São Paulo, década de 1920. A cidade, ainda provinciana, vivenciava um crescimento sem precedentes que, em pouco tempo, a tornaria o carro-chefe da nação e uma das mais importantes metrópoles das Américas. Neste ambiente moldado por uma minoria enriquecida e por levas de imigrantes, provenientes de diversas partes do Brasil e também do exterior, floresceu um dos movimentos mais férteis da arte brasileira: o modernismo.
Um dos marcos iniciais deste movimento foi a polêmica Semana de Arte Moderna de 1922 que, nos primeiro dias do mês de fevereiro, agitou os salões do Teatro Municipal. Poucos meses após a exposição, chegava a São Paulo uma jovem pintora, proveniente de Paris. Seu nome era Tarsila do Amaral.
A paulista nascida em Capivarí, havia passado uma temporada na Europa, onde estudara em renomadas academias de pintura. Logo após sua chegada se envolveu com os mais proeminentes membros da Semana de 22: Anita Malfatti, Oswald de Andrade, Mário de Andrade e Menotti Del Picchia, compondo o que ficaria conhecido como o Grupo dos Cinco.
Neste começo de século XX, não raramente, a alta sociedade e a intelectualidade paulistana gravitava em torno das novidades que chegavam de Paris. Desta forma, pintura, escultura, arquitetura, literatura, moda, modos de viver e hábitos cotidianos, muitas vezes apresentavam forte sotaque francês. Assim sendo, após se unir a Oswald de Andrade, Tarsila passa uma temporada na Europa, onde manteve contato com grandes mestres do modernismo, principalmente Fernand Léger, de quem herdou alguns gestos na pintura.
Pau-Brasil
Entretanto, este quadro iria se transformar radicalmente com o incipiente movimento modernista brasileiro. Em 1924, Tarsila participa de uma viagem de redescoberta do Brasil, acompanhada pelos amigos modernistas e pelo poeta suiço Blaise Cendrars. Esta viagem, que passou pelo interior do estado de São Paulo e pelas antigas Vilas do Ouro em Minas Gerais, traria significativas mudanças em seu modo de pensar e de agir, reverberando em significativas transformações em sua pintura. O ambiente tropical, a fauna e flora brasileira, as cores do interior “caipira”, como dizia a própria Tarsila, passaram a povoar suas telas e se tornaram um momento especial de sua carreira artística: a fase Pau-Brasil.

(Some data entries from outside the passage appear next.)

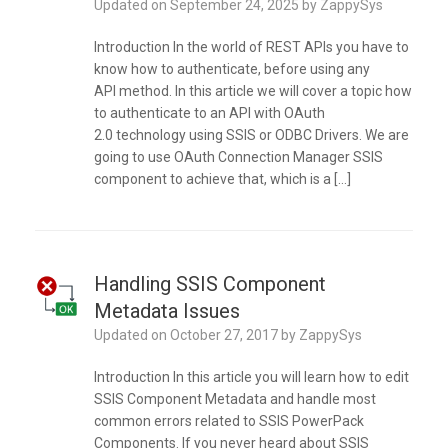
Updated on
September 24, 2025
by
ZappySys
Introduction In the world of REST APIs you have to
know how to authenticate, before using any
API method. In this article we will cover a topic how
to authenticate to an API with OAuth
2.0 technology using SSIS or ODBC Drivers. We are
going to use OAuth Connection Manager SSIS
component to achieve that, which is a […]
Handling SSIS Component
Metadata Issues
Updated on
October 27, 2017
by
ZappySys
Introduction In this article you will learn how to edit
SSIS Component Metadata and handle most
common errors related to SSIS PowerPack
Components. If you never heard about SSIS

Antropofagia – Tupi or not Tupi, that is the question
Esta aproximação com as raízes brasileiras viria ao encontro de uma busca, iniciada ainda nos primeiros anos do século XX, por uma identidade nacional. Esta busca culminou com a tela Abaporu (1928), que se tornaria posteriormente uma de suas obras mais célebres. O nome Abaporu teria sido criado pelo escritor Raul Bopp e significa, na língua Tupi, “homem que se alimenta de carne humana”. A obra foi um presente de aniversário de Tarsila para seu marido, o escritor Oswald de Andrade. A tela chegou em um momento em que o escritor estava começando a delinear os contornos de um novo movimento que iria envolver a literatura e as artes plásticas: o Movimento Antropofágico, cujo manifesto foi publicado no mesmo ano.
A essência do movimento seria uma reação frente à esmagadora presença da cultura europeia no Brasil. Seria um momento de reflexão sobre os valores da nossa terra. Assim como os índios antropófagos, que se alimentavam do corpo de seus inimigos como forma de absorver sua força e suas qualidades, o Movimento Antropofágico propunha se alimentar da cultura europeia, absorver seus valores e convertê-los em um produto nacional.
Oswald de Andrade, em nítida crítica à sociedade brasileira, insere na abertura de seu manifesto a frase Tupi or not Tupi, that is the question, parafraseando a lendária frase do livro Hamlet de William Shakespeare. A frase aparece ao lado de um desenho do Abaporu.
As temáticas sociais
Em 1931, já separada de Oswald de Andrade, Tarsila faz uma longa viagem à então União Soviética, acompanhada de seu novo marido, o psiquiatra Osório César. Em 1933, já de volta ao Brasil, Tarsila se envolve com a temática social e pinta a tela Operários.
A exposição Tarsila do Amaral: Inventing Modern Art in Brazil, realizada pelo MoMa reúne suas principais obras, produzidas nas décadas de 1920 e 1930. Em cartaz até 03 de Junho.